The Constitution envisions that the people will govern through their elected representatives. The President is accountable to the people. Diffusing the power of the President means that control may slip from the Executive and thus from the people. Indeed, the scheme here undercuts the authority of the President and is a blueprint for the extensive expansion of legislative power. This is contrary to Article II, the Court concluded.
The constitutional difficulty can be solved however by severing the provisions which create the infirmity. This will leave the Board removable at will by the Commission. Thus revised, the SEC is fully responsible for the actions of the Board.

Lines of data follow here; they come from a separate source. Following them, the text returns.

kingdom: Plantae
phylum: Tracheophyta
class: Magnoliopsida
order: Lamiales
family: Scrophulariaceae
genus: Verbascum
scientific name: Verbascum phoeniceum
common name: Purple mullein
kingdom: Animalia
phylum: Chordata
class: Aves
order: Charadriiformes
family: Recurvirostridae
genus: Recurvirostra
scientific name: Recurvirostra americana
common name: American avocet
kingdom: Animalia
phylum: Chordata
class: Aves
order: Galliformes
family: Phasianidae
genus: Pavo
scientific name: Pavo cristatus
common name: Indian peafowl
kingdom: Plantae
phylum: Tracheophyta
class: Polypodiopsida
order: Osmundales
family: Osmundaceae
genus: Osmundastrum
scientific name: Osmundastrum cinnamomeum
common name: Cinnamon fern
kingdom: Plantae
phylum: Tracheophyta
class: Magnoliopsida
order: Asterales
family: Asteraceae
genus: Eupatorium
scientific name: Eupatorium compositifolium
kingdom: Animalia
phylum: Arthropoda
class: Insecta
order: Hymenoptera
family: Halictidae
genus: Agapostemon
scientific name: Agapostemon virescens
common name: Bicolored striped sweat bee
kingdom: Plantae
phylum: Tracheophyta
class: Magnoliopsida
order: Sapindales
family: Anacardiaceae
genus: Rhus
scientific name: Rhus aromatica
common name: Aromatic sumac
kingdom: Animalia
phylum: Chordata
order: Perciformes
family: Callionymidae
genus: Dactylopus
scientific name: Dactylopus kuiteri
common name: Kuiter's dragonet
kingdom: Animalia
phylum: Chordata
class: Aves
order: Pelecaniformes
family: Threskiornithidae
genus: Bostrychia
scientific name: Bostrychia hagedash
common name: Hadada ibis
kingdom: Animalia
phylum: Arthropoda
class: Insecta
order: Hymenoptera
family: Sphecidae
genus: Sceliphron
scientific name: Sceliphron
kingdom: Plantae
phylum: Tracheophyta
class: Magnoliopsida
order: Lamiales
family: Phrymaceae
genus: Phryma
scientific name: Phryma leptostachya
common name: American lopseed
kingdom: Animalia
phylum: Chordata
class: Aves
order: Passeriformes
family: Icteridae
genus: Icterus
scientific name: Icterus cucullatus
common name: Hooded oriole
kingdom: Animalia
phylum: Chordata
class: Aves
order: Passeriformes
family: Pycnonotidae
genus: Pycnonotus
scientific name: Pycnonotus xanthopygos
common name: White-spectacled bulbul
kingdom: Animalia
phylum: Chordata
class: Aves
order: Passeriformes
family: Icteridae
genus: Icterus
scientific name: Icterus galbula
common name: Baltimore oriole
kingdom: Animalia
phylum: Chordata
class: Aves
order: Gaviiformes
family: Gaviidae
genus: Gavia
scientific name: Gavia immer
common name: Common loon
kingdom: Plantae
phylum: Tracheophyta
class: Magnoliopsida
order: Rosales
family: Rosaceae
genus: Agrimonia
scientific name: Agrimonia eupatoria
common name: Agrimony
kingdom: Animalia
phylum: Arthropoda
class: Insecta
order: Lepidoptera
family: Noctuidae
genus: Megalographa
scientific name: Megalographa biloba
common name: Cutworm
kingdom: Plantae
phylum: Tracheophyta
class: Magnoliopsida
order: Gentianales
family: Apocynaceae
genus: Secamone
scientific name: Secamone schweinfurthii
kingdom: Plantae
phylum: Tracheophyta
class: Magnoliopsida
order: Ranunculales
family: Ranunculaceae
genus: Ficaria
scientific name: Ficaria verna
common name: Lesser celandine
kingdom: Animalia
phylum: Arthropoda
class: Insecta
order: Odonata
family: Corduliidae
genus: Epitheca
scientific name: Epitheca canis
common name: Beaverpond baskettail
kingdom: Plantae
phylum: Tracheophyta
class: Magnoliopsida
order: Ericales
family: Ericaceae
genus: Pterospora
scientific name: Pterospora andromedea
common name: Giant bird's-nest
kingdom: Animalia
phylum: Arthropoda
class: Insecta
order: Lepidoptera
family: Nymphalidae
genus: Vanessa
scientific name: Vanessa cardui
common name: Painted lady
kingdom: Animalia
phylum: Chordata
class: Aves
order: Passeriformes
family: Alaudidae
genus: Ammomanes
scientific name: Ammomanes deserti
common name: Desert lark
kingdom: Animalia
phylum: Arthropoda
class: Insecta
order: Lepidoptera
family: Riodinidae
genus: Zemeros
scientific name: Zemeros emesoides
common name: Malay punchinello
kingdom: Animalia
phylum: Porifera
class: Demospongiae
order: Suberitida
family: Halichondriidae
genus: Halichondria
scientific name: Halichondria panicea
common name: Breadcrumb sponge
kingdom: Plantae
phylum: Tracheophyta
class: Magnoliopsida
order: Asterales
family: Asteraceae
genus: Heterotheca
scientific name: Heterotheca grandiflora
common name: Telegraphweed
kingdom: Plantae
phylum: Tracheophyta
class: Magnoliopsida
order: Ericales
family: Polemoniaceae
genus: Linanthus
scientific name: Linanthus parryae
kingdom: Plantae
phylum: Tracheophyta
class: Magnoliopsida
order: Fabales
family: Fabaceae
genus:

The Commission in turn is responsible to the President.
Justice Breyer, in a dissent joined by Justices Stevens and Sotomayor, took a different approach to the question of Presidential power in the context of the separation of powers principles. The issue in this case arises at the intersection of two general constitutional principles. One is the broad power of Congress to enact statutes “necessary and proper” in the exercise of its specifically enumerated authority. The other is the separation of powers in Articles I, II and III and the directive of Article II that the President take care that the laws are faithfully executed. This limits the power of Congress to structure the federal government.
Since the Constitution is silent on the power and authority of the President to remove officials from office, it is clear that Congress may sometimes limit that authority, Justice Breyer noted. Here, the justification for insulating the technical expertise of the board from fear of losing their jobs due to political influence is particularly strong. Where, as here, the structure is unlikely to restrict presidential power and furthers a legitimate institutional need, the Court’s precedent strongly support its constitutionality. In contrast, the rule adopted by the majority will apply to numerous inferior officers unless limited to the Board. This will, in fact, undermine the authority of the President.
In the end, what is perhaps most notable about Free Enterprise is the differing views of the authority of the President. The majority opinion by the Chief Justice seeks to preserve executive power with a President accountable to the people, precluding a dilution by Congress which might diffuse the government. The dissent however, views the provisions of the Act which were struck down as serving a valid purpose consistent with the congressional goals for creating the Board and as having has little impact on the authority of the President. In this regard, the majority’s effort to create a simple bright line test is misguided and may undermine Presidential power, according to the dissent.